Now, we are starting to see growing evidence that goes beyond exercise as just a sensible lifestyle factor to help prevent malignant disease.
We all know that sports and physical exercise
are good for our health.
Our study, examining the internal organs,
discovered that exercise changes the whole body,
so that the cancer cannot spread,
and the primary tumor also shrinks in size.
~Prof. Carmit Levy
Additionally, we are investigating exercise as a way to improve efficacy of cancer treatment itself — and to reduce the often-deleterious side effects of toxic anticancer agents, and radiation therapy.
Exercise is free … and freeing. Every day, we receive more information to support physical activity as lifesaving.
Its positive affect on physical and emotional health is irrefutable. If it could be bottled, it would be the most efficacious and commercially viable ‘drug’ of all time.
And though the impact of exercise for cancer prevention, during active treatment and cancer survivorship, is profound — the positive emotional impact of exercise for those of us hosting a malignancy is equally potent and must be leveraged at every opportunity. Again, if exercise could be bottled as an antidepressant and antianxiety ‘drug’ for those living with cancer, it would be a blockbuster brand.
I think
other than all the physiology and biology
that we talk about,
the sense of control is massive,
and exercise is something you can do
that is one-hundred percent
under your control
to influence your own trajectory of recovery.
~ Lee Jones, PhD,
The Lee Jones Lab,
Memorial Sloan Kettering Cancer Center
A recent and well-illustrated study, such as this one, with a population group of over 70,000 people, demonstrates how important it is to move, and explains the role of oxygen in the body. More importantly, it reports the amount of vigorous exercise required to achieve certain results.

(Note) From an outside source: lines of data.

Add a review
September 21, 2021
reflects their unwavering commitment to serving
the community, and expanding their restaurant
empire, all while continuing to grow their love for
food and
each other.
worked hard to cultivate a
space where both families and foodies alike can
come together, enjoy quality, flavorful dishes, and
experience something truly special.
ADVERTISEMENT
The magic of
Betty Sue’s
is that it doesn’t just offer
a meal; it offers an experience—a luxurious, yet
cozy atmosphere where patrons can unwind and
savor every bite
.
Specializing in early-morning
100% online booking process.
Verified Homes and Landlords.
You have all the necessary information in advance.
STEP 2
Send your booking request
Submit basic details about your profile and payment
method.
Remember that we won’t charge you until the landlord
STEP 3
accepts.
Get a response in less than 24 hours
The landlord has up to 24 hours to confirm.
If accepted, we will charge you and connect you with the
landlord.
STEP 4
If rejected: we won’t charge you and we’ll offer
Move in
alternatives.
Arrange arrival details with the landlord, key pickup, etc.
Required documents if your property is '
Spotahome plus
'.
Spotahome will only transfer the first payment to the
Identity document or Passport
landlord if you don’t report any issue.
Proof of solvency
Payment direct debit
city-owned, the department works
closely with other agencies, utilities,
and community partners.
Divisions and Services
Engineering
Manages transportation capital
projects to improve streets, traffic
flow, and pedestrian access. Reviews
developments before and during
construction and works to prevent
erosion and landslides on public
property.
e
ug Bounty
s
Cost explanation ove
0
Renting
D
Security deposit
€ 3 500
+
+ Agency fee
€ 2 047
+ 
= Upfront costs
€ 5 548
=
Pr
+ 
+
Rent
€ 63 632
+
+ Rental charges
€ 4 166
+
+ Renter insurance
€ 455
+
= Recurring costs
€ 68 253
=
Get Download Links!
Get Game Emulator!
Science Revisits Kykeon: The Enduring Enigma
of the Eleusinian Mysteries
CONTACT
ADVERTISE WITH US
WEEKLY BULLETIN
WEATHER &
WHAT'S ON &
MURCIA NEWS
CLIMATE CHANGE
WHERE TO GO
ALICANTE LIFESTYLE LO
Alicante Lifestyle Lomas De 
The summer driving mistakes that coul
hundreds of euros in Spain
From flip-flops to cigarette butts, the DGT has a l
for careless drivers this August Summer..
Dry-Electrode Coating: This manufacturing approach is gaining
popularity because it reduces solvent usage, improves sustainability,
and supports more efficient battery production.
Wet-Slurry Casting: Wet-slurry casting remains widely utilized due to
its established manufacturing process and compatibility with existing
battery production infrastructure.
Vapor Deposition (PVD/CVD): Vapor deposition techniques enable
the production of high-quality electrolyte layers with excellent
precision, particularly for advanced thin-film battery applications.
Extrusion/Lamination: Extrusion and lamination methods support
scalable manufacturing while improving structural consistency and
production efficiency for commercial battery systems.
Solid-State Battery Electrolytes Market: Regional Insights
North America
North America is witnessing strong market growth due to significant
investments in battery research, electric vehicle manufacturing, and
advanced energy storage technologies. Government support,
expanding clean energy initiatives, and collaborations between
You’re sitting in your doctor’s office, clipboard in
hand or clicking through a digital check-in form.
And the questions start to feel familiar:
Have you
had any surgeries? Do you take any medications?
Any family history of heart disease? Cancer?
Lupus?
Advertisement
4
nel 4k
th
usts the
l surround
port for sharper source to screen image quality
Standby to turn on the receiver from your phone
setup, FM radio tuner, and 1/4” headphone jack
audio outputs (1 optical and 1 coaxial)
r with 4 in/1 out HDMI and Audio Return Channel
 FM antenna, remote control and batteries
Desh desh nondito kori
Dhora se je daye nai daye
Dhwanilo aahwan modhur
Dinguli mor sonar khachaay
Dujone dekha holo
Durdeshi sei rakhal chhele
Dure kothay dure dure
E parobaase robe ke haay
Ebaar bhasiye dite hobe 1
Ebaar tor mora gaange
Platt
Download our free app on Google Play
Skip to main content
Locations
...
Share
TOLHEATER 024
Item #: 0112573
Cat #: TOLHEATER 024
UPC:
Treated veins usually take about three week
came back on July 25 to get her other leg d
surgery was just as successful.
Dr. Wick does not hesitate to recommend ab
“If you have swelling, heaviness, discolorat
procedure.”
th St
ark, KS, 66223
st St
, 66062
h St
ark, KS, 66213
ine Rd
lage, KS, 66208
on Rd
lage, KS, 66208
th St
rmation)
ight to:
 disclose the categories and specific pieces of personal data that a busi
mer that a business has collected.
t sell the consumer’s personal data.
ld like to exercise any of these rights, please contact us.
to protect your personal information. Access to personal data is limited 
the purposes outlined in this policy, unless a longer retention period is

And there is more evidence to shout the ‘exercise message’ from the rooftops. This has to do with the benefits of an oxygen-rich blood flow to a tumor and its environment as being helpful, even though it seems counterintuitive and that starving a tumor of oxygen would make more sense. (When there is not enough oxygen in blood or tissue to maintain a balanced state (homeostasis), the condition created is called hypoxia. If a tumor becomes hypoxic, it can become isolated and impervious to treatment.)
References to studies by the Massachusetts General Hospital in Boston and Memorial Sloan Kettering Cancer Center in New York with respect to oxygen, exercise, and tumors, found that the oxygen-rich blood flow allowed a more efficient delivery of cancer treatment to the target area, thus keeping the lines of communication open.
Picture exercise as an efficient postal worker who gets important documents to the correct address through rain, hail, sleet, and snow.
Imagine a gym or track as part of standard clinical cancer care. Just like a teaching kitchen should be part of every clinic, medical center, and hospital. Meanwhile, back in the ‘real’ world, make strength-training and HIIT, and your kitchen, be an integral part of your own personal anticancer regimen.
To those individuals
that are not doing anything right now,
even just going out a few days a week
— for even ten to fifteen minutes of light walking —
that’s how you get going.
~Lee Jones, PhD
If your feet and joints are in good shape — back, knees, hips, ankles — the park is calling and, if you are medically cleared for vigorous exercise, there is never been a better time (or researched reason) to stream that HIIT video, head to the pool, participate in a sport, or join up with some active folks at the gym. Just be proactively active … aka move!